## Excerpts from a dataset

[Start of section]

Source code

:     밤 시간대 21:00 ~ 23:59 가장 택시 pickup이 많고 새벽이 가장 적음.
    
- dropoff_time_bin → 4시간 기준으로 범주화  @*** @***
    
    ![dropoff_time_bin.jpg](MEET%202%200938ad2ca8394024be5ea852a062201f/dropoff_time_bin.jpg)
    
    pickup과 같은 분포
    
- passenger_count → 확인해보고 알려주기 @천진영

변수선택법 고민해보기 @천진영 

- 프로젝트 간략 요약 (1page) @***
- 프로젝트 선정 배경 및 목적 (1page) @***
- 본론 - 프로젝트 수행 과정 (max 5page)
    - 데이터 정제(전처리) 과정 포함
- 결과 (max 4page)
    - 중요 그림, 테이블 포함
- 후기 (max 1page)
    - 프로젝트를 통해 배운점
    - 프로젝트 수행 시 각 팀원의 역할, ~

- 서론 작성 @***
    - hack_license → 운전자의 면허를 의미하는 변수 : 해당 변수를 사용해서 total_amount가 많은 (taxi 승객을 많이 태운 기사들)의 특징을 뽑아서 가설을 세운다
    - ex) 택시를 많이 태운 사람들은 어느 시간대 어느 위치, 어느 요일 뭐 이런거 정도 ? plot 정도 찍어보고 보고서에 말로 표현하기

[End of section]

## Required work
Lines from the one containing "- 중요 그림, 테이블 포함" through the final line of the entries are the only ones to print, and each must match exactly.

## The answer
    - 중요 그림, 테이블 포함
- 후기 (max 1page)
    - 프로젝트를 통해 배운점
    - 프로젝트 수행 시 각 팀원의 역할, ~

- 서론 작성 @***
    - hack_license → 운전자의 면허를 의미하는 변수 : 해당 변수를 사용해서 total_amount가 많은 (taxi 승객을 많이 태운 기사들)의 특징을 뽑아서 가설을 세운다
    - ex) 택시를 많이 태운 사람들은 어느 시간대 어느 위치, 어느 요일 뭐 이런거 정도 ? plot 정도 찍어보고 보고서에 말로 표현하기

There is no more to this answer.